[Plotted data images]
=== Section Start ===

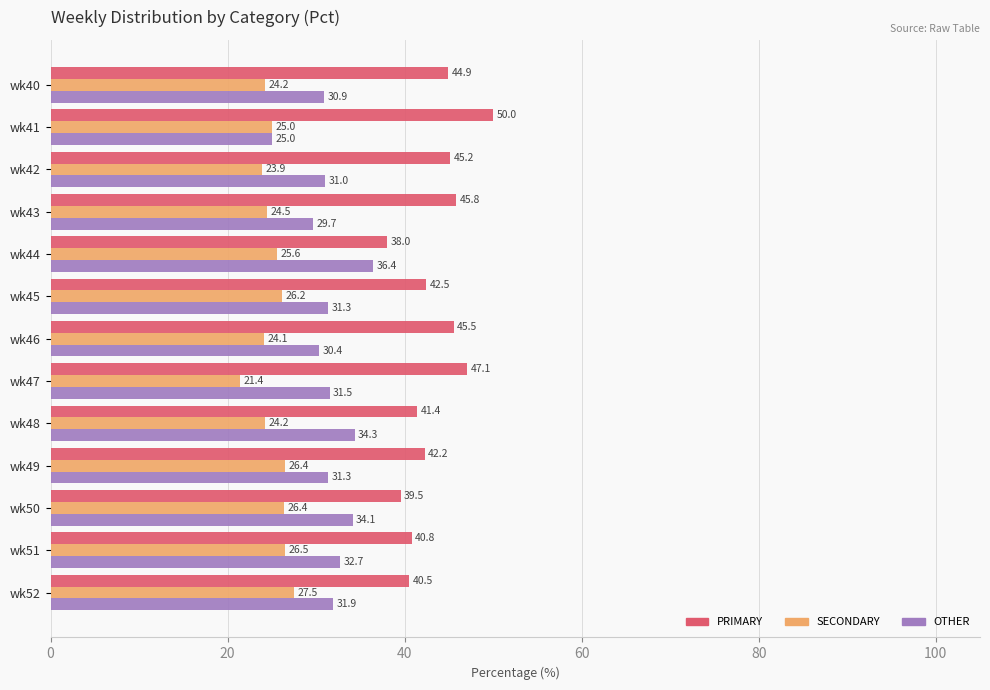

Rank the series by their maximum value, from highest to lowest.

PRIMARY, OTHER, SECONDARY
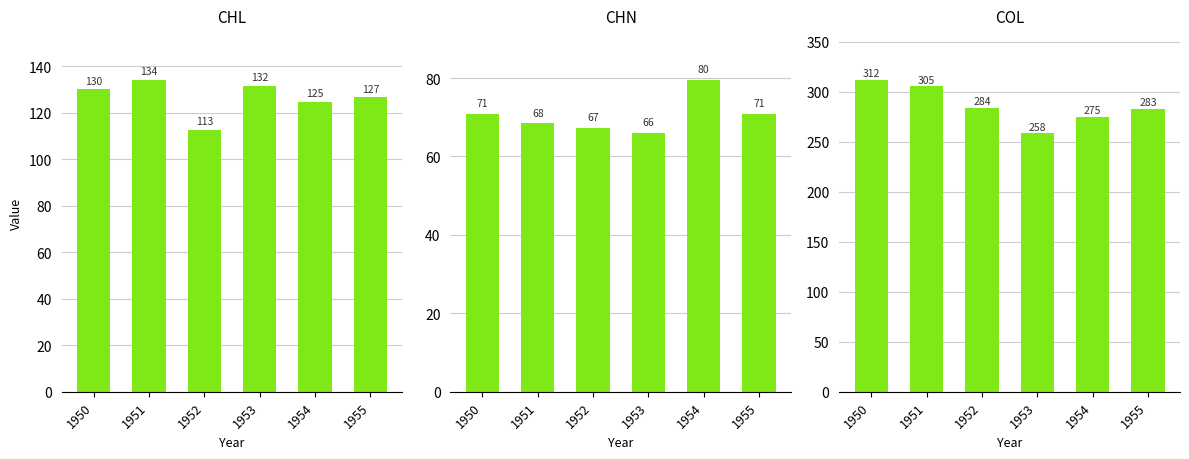

At which category is the sum across all series the highest?

1950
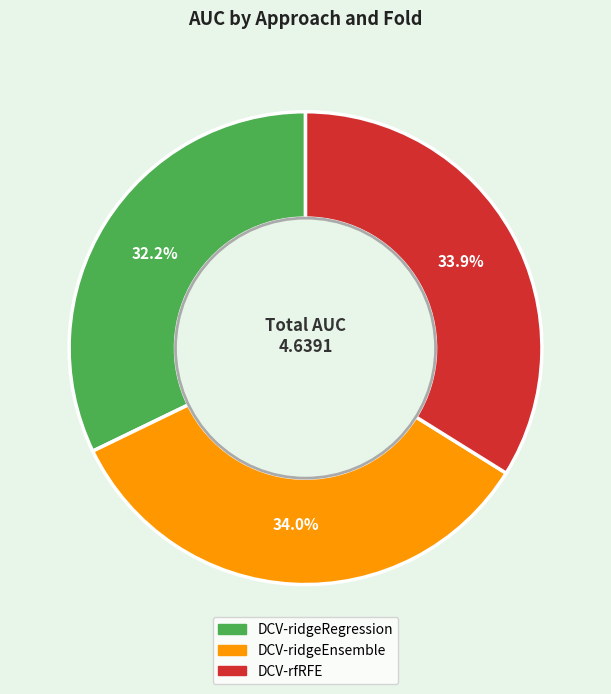

Does any single category account for the majority?

No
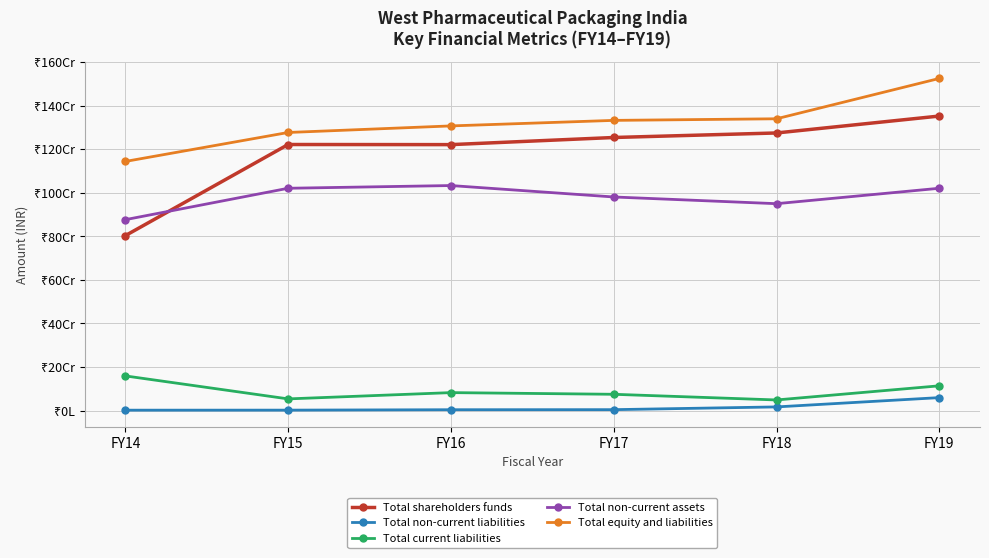

What is the total value across all series at FY18?

3628960014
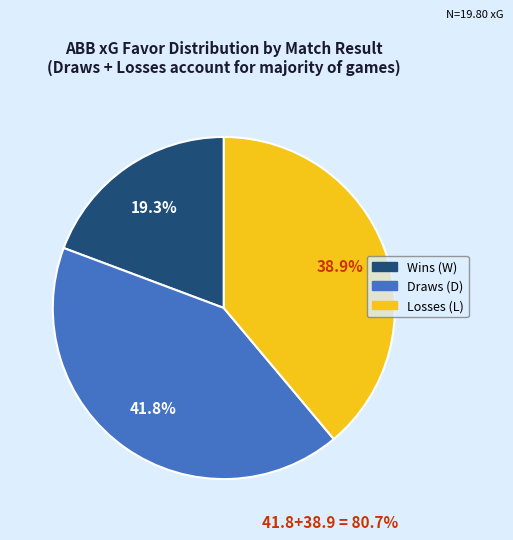

Is there a majority slice in this chart?

No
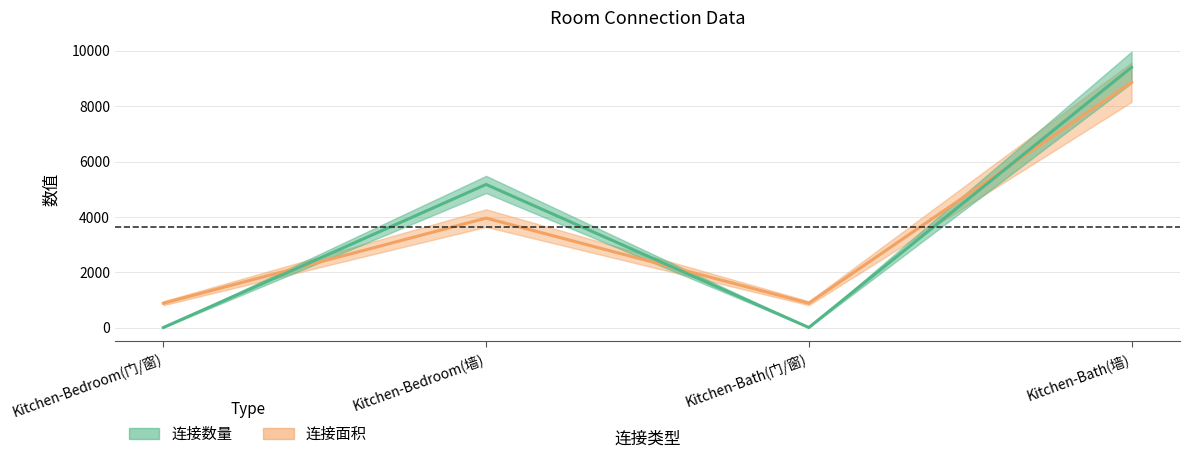

Where do 连接面积 and 连接数量 first cross each other?

Kitchen-Bedroom(门/窗) and Kitchen-Bedroom(墙)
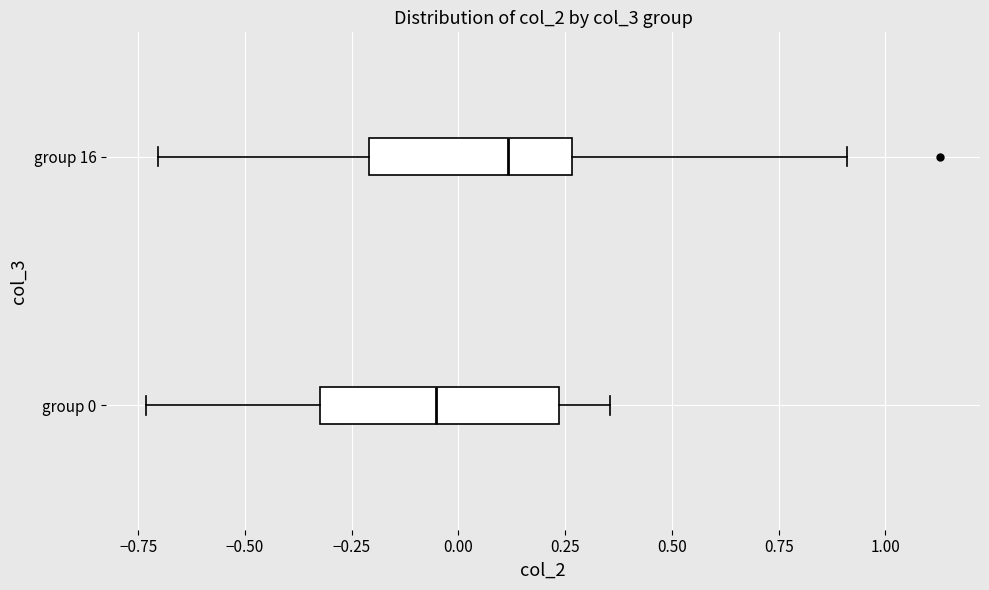

Which box is the widest, from its left edge to its right edge?

group 0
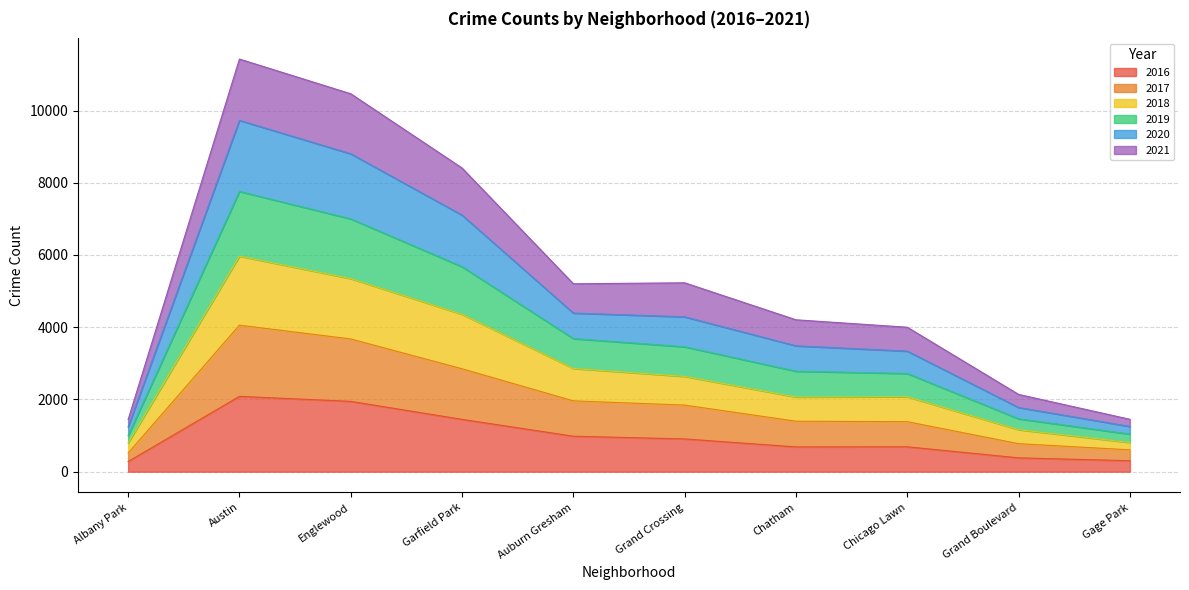

What are all the series names shown in the legend?

2016, 2017, 2018, 2019, 2020, 2021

=== Section End ===

TASK DIRECTIONS – Update the listing by replacing each "series" with "data series" and keeping everything else the same. Leave the pictures out of your answer.

RESPONSE TO THIS EXERCISE –
Rank the data series by their maximum value, from highest to lowest.

PRIMARY, OTHER, SECONDARY

At which category is the sum across all data series the highest?

1950

Does any single category account for the majority?

No

What is the total value across all data series at FY18?

3628960014

Is there a majority slice in this chart?

No

Where do 连接面积 and 连接数量 first cross each other?

Kitchen-Bedroom(门/窗) and Kitchen-Bedroom(墙)

Which box is the widest, from its left edge to its right edge?

group 0

What are all the data series names shown in the legend?

2016, 2017, 2018, 2019, 2020, 2021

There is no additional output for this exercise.